November 4, 2006
Day 21: Bog butter on toast; get thee to a nunnery
Today we planned to get an early start out of Dublin, hauling our four duffels, four backpacks, two bags of food, three satchels of dirty laundry, and four tired carcasses into the Opel Astra and head back to Ennis. And we would have if the car had started. It was dead in the underground garage six blocks away, where it had been sitting since we first arrived in Dublin a week previous. Apparently someone in our party left an interior light on; we're still awaiting forensics from the CSI team to determine who.
Xtina waited for the Irish Auto Association to show up while I stayed at the apartment wrangling the bags and the kids. After a while a guy showed up on a scooter with a portable car battery and jumped the Opel. The cost? Absolutely free.
(Xtina has come up with a nickname for me based on my extreme reluctance to drive: Dan The Car Coward. Xtina is, of course, Her Majesty, Queen Shopsalot.)
Around noon we hit the south road, N7, toward Limerick. En route we stopped in Roscrea, a charming little town entirely surrounding a Norman castle built in 1280. The Roscrea castle looks a lot like the one at Bunratty: A great room on the first floor with a fireplace big enough to cook a buffalo; kitchen, dining, and sleeping quarters are on the upper three floors and narrow winding stone staircases climb to towers in each corner.
Near the entrance is a dungeon known as an 'oublietter' (from the French for 'to forget'), a 2' by 2' hole in the floor with a grate over it, leading to a square basement maybe 20 feet deep. You got in (or out, if you were lucky) by a rope ladder. The castle guide said the Normans would put someone in there and forget about them. The castle also featured a machiolation over each entrance and a 'murder hole' in front of the portcullis through which boiling oil would be poured over unwelcome visitors (a feature that would come in quite handy today when Republican fundraisers come knocking).

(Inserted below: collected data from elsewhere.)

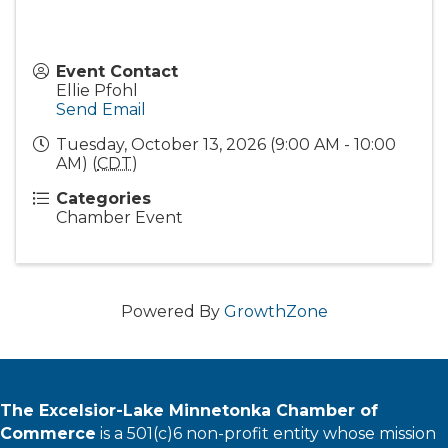
Event Contact
Ellie Pfohl
Send Email
Tuesday, October 13, 2026 (9:00 AM - 10:00
AM) (
CDT
)
Categories
Chamber Event
Powered By
GrowthZone
The Excelsior-Lake Minnetonka Chamber of
Commerce
is a 501(c)6 non-profit entity whose mission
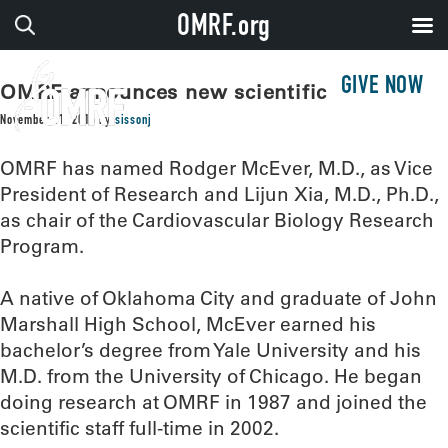
OMRF.org
GIVE NOW
OMRF announces new scientific leaders
November 11, 2016
by
sissonj
OMRF has named Rodger McEver, M.D., as Vice
President of Research and Lijun Xia, M.D., Ph.D.,
as chair of the Cardiovascular Biology Research
Program.
A native of Oklahoma City and graduate of John
Marshall High School, McEver earned his
bachelor’s degree from Yale University and his
M.D. from the University of Chicago. He began
doing research at OMRF in 1987 and joined the
scientific staff full-time in 2002.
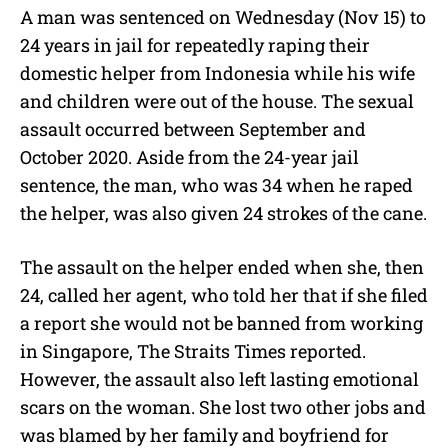
A man was sentenced on Wednesday (Nov 15) to
24 years in jail for repeatedly raping their
domestic helper from Indonesia while his wife
and children were out of the house.
The sexual
assault occurred between September and
October 2020. Aside from the 24-year jail
sentence, the man, who was 34 when he raped
the helper, was also given 24 strokes of the cane.
The assault on the helper ended when she, then
24, called her agent, who told her that if she filed
a report she would not be banned from working
in Singapore, The Straits Times reported.
However, the assault also left lasting emotional
scars on the woman. She lost two other jobs and
was blamed by her family and boyfriend for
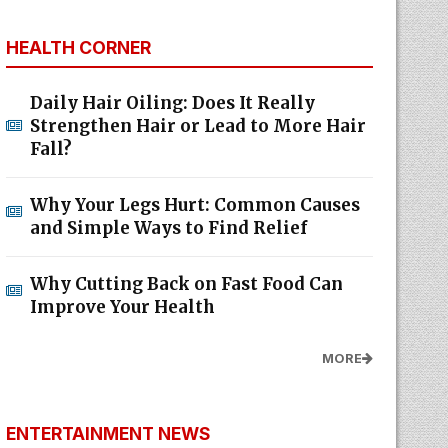
HEALTH CORNER
Daily Hair Oiling: Does It Really
Strengthen Hair or Lead to More Hair
Fall?
Why Your Legs Hurt: Common Causes
and Simple Ways to Find Relief
Why Cutting Back on Fast Food Can
Improve Your Health
MORE
ENTERTAINMENT NEWS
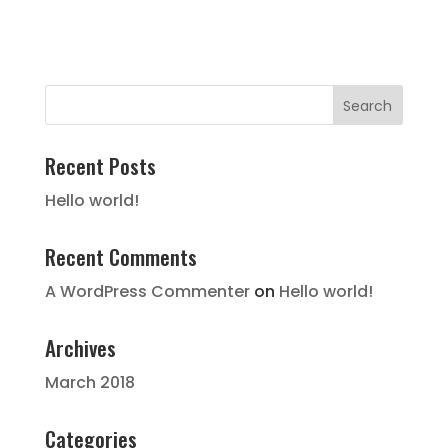
Recent Posts
Hello world!
Recent Comments
A WordPress Commenter
on
Hello world!
Archives
March 2018
Categories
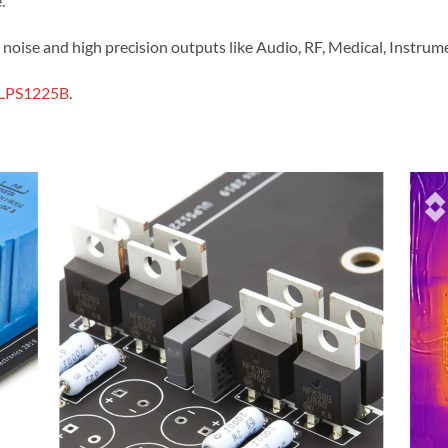
.
ow noise and high precision outputs like Audio, RF, Medical, Instr
LPS1225B
.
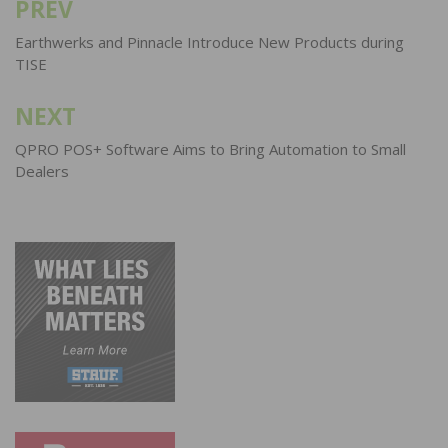
PREV
Post
navigation
Earthwerks and Pinnacle Introduce New Products during
TISE
NEXT
QPRO POS+ Software Aims to Bring Automation to Small
Dealers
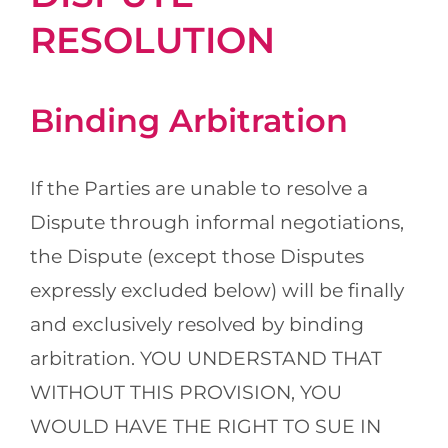
RESOLUTION
Binding Arbitration
If the Parties are unable to resolve a
Dispute through informal negotiations,
the Dispute (except those Disputes
expressly excluded below) will be finally
and exclusively resolved by binding
arbitration. YOU UNDERSTAND THAT
WITHOUT THIS PROVISION, YOU
WOULD HAVE THE RIGHT TO SUE IN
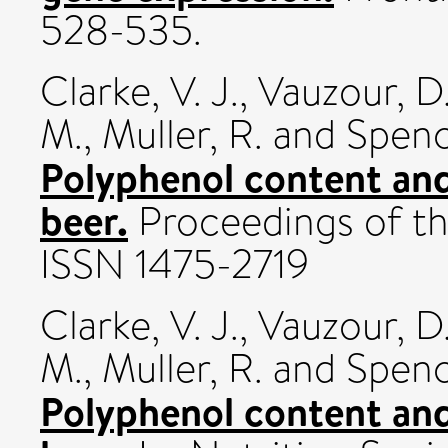
528-535.
Clarke, V. J.
,
Vauzour, D
M.
,
Muller, R.
and
Spence
Polyphenol content and 
beer.
Proceedings of the
ISSN 1475-2719
Clarke, V. J.
,
Vauzour, D
M.
,
Muller, R.
and
Spence
Polyphenol content and 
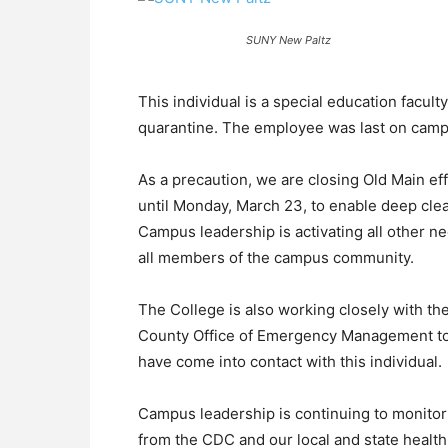
SUNY New Paltz
This individual is a special education facul
quarantine. The employee was last on camp
As a precaution, we are closing Old Main eff
until Monday, March 23, to enable deep clea
Campus leadership is activating all other n
all members of the campus community.
The College is also working closely with th
County Office of Emergency Management to r
have come into contact with this individual.
Campus leadership is continuing to monito
from the CDC and our local and state healt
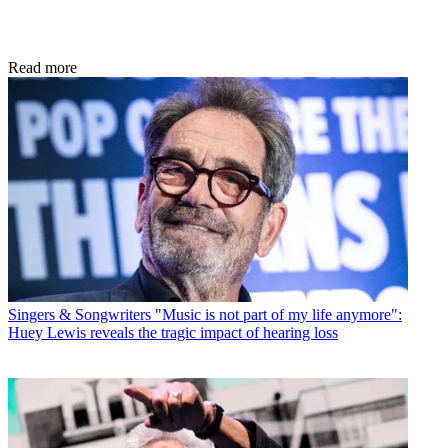
Read more
Singers & Songwriters
"Music is not part of my life anymore":
Huey Lewis reveals the tragic impact of hearing loss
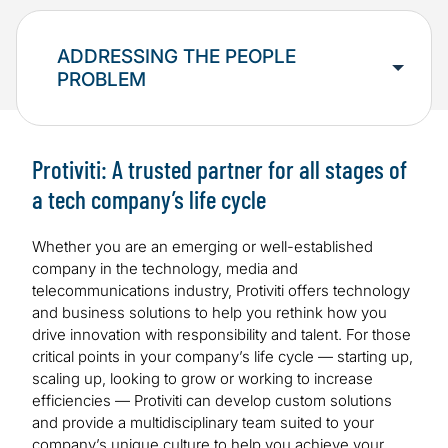
ADDRESSING THE PEOPLE
PROBLEM
Protiviti: A trusted partner for all stages of
a tech company’s life cycle
Whether you are an emerging or well-established
company in the technology, media and
telecommunications industry, Protiviti offers technology
and business solutions to help you rethink how you
drive innovation with responsibility and talent. For those
critical points in your company’s life cycle — starting up,
scaling up, looking to grow or working to increase
efficiencies — Protiviti can develop custom solutions
and provide a multidisciplinary team suited to your
company’s unique culture to help you achieve your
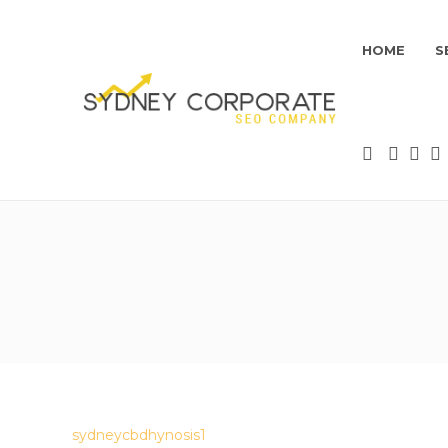
HOME
S
sydneycbdhynosis1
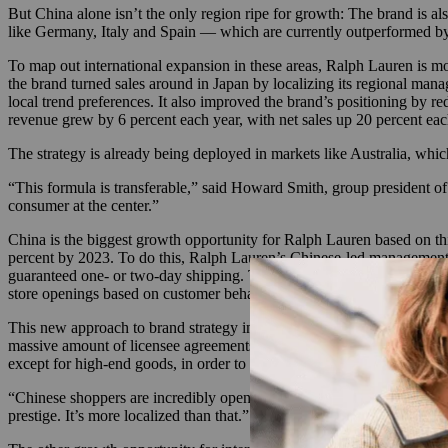
But China alone isn’t the only region ripe for growth: The brand is al
like Germany, Italy and Spain — which are currently outperformed by 
To map out international expansion in these areas, Ralph Lauren is mo
the brand turned sales around in Japan by localizing its regional mana
local trend preferences. It also improved the brand’s positioning by re
revenue grew by 6 percent each year, with net sales up 20 percent eac
The strategy is already being deployed in markets like Australia, which
“This formula is transferable,” said Howard Smith, group president of i
consumer at the center.”
China is the biggest growth opportunity for Ralph Lauren based on thi
percent by 2023. To do this, Ralph Lauren’s Chinese-led management te
guaranteed one- or two-day shipping. The brand has partnered with Tma
store openings based on customer behavior within the city clusters an
This new approach to brand strategy in China comes as part of Ralph
massive amount of licensee agreements that diluted the brand and land
except for high-end goods, in order to re-establish its positioning as 
“Chinese shoppers are incredibly open to spending money with brands tha
prestige. It’s more localized than that.”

In the 18th century a British family named Damer bought the castle and built a large Queen Anne style residence on its grounds. Their descendants still live there. But the bottom two floors are a museum dedicated to the relics found nearby, including a 35kg (80 pound) hunk of petrified butter dating from 988 AD. The bog butter explains a lot about the current Irish diet (strangely, ancient jars of mayonnaise were not also found nearby).
[Note: a writer for the Sunday Tribune, Helen Lucy Burke, tasted the bog butter in 1987, which at time of its discovery was thought to be cheese. She described it thusly:
Close up, the boulder smelled cheesy, ripe, even athlete's footy. An inviting piece had crumbled off and lay at the base. I palmed the fragment, and at a suitable moment popped it in my mouth, rolling it on my tastebuds. The flavour was definitely cheesy, and though unpleasing, not revolting either. The texture was oddly granular. It came closest to a Wensleydale cheese which had dried out: Wensleydales are only tolerably fresh.]
We drove through a spectacular sunset over Limerick, the horizon glowing deep orange like a pizza oven, followed by a full moon rising. We arrived in Ennis after dusk and checked into the Temple Gate Hotel, a lovely 3-star hotel in the heart of the city. In a previous life it had been a convent for the Sisters of Mercy, but 10 years ago it was converted to a hotel. Xtina's aunt Nula was educated there, and she says the Sisters showed very little Mercy. The old chapel had been turned into the hotel's bar and and is now a great room for weddings and such; the stained glass windows sport the logos of Bulmer's and Stella Artois.
We stashed the kids in the room -- they seemed ecstatic to be on their own and away from us for a few hours -- and had a pint in the library off the lobby, underneath the ubiquitous portrait of Joyce. We moved from there to the hotel pub, where more pints were consumed, dinner had, and Xtina went wild on the hotel's free Wifi hotspot -- uploading photos to the blog, chatting, calling people on Skype. It was like finding an oasis of connectivity after weeks in the Netless desert. Every so often one of the kids would come downstairs to find us and lodge a complaint about the other one, but they seemed to be having a good time.
Around 10 pm the "band" came on: An older couple who looked a little like Mary Travers and Peter Yarrow if you squinted (or had drunk three pints). He played guitar and electronic keyboard and sang backup; she sang lead and banged a tambourine. Their voices were fed through the keyboard, giving them an oddly robotic sheen.
They launched into The Carpenter's "On Top of the World" which then sequed surreally into "Help Me Make it Through the Night" without changing tempo or melody. So we went from 'on top of the world looking down on creation' to 'let the devil take tomorrow, Lord, tonight i need a friend.' In a place where nunneries become bars, it seemed like a apt metaphor. Then again, maybe it was just the Guinness.